Et pour l’auteur, s’il est un GAFAM qui s’est inspiré sans détour de cette image du Turc mécanique pour développer sa plateforme de microtravail, c’est Amazon. En lançant la plateforme web de crowdsourcing, Amazon Mechanical Turk, plateforme littéralement « approvisionnement des foules », Amazon vise à faire effectuer par des humains, contre rémunération, des tâches plus ou moins complexes. Elle met ainsi en lien des entreprises ou des particuliers, qui ont une masse de travail irréalisable par une seule personne ou par une machine, et de multiples travailleurs qui réalisent chacun une tâche simple.

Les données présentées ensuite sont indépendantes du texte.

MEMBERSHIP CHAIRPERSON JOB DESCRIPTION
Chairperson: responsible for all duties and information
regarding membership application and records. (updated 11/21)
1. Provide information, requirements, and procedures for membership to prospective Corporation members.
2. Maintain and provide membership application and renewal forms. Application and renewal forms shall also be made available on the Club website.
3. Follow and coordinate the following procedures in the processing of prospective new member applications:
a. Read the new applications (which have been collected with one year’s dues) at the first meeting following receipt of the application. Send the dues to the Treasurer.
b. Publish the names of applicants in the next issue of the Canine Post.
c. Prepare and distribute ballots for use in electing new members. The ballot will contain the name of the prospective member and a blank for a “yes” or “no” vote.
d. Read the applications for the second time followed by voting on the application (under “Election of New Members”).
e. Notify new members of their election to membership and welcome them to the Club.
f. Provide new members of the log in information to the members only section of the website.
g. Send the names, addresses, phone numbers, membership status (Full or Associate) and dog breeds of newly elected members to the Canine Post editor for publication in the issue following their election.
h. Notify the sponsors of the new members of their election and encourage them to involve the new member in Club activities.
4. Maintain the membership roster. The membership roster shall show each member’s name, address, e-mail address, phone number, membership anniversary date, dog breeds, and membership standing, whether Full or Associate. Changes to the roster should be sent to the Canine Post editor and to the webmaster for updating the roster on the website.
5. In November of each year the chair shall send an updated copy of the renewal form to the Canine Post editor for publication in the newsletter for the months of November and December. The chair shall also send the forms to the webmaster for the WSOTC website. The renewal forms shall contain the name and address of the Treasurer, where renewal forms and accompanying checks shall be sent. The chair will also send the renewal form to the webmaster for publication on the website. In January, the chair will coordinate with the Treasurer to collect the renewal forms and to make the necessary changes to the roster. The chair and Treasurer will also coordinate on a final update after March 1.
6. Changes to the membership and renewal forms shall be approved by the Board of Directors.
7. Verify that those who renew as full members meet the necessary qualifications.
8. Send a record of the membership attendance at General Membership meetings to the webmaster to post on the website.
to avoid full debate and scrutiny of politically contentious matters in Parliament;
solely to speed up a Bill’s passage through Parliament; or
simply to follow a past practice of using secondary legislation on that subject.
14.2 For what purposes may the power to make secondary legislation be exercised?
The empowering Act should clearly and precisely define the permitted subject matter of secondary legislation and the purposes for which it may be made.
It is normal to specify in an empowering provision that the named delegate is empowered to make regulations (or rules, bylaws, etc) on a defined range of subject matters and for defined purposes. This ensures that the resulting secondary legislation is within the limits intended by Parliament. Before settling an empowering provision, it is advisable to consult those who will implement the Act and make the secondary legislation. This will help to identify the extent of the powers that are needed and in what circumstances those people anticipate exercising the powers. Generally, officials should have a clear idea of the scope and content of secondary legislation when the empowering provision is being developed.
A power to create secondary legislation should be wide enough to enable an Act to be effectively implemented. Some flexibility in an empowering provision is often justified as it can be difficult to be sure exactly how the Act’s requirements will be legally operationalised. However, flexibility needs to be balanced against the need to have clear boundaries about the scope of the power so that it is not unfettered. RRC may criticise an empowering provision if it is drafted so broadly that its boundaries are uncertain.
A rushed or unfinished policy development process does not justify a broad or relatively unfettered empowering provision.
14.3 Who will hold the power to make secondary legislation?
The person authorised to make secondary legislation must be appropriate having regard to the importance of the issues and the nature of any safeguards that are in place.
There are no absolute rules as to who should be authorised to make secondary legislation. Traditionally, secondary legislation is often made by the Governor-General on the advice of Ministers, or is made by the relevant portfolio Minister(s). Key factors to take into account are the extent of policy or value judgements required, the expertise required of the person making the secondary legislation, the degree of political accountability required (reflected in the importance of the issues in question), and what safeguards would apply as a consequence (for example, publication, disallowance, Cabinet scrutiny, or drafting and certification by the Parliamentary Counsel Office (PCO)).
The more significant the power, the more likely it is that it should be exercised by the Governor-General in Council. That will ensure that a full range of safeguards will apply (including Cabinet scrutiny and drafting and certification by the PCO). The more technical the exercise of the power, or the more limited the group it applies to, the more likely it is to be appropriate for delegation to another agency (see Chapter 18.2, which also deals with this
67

On peut ainsi retrouver sur ce site une annonce faisant appel à plusieurs centaines de milliers de personnes pour transcrire deux lignes chacune. Pour l’entreprise, c’est gagnant-gagnant, puisque chaque tâche est très peu rémunérée, autour de 5 cts de dollars, selon une étude de 2015 pour la Conférence internationale du World Wide Web, que « cela lui coûte infiniment moins cher que vingt ans de salaire », et que ce travail peut être réalisé rapidement. Une micro-activité micro-rémunérée pour les nouveaux travailleurs « tâcherons du clic ».

5. Les robots auront toujours besoin des humains

Aux détracteurs du développement de l’IA, qui la considèrent comme un risque majeur pour le travail en supprimant des millions d’emplois, Antonio A. Casilli répond que la réalité est peut-être tout autre. Comme l’exprimait déjà le philosophe de la première moitié du XXe siècle, Ludwig Wittgenstein « les machines ne peuvent exister sans le concours des humains prêts à leur enseigner comment penser ». (p. 32) Parce qu’il existe encore aujourd’hui un véritable malentendu aux yeux du sociologue.

Lorsque l’on parle d’IA, de machines intelligentes, on imagine qu’elles seraient capables de s’autonomiser seules, en dehors de toute intervention humaine, grâce uniquement à leurs acquis cognitifs. Faux, rétorque Caselli. Elles ne sont qu’un semblant d’intelligence, « l’ordinateur affiche de l’intelligence, mais celle-ci n’est qu’un effet de l’exécution mécanique d’instructions qui lui sont données ». (p. 33)

C’est dans ce contexte de robotisation que le monde du travail va être modifié en profondeur. Selon Antonio A. Caselli, plus qu’à la fin du travail, nous allons assister à un phénomène d’éclatement du travail tel que nous le connaissions jusqu’alors. D’un côté, les tâches automatisées pourront (peuvent déjà) remplacer des postes humains. C’est ce qu’il nomme les laissés-pour-compte de la société informatique. De l’autre, nous assistons à un recours en masse de métiers hyperspécialisés, hyperqualifiés, nécessitant une forte création de valeur intellectuelle. Pour étayer cette réalité, il met en avant un rapport datant de 2017 du bureau des statistiques du Bureau du travail américain.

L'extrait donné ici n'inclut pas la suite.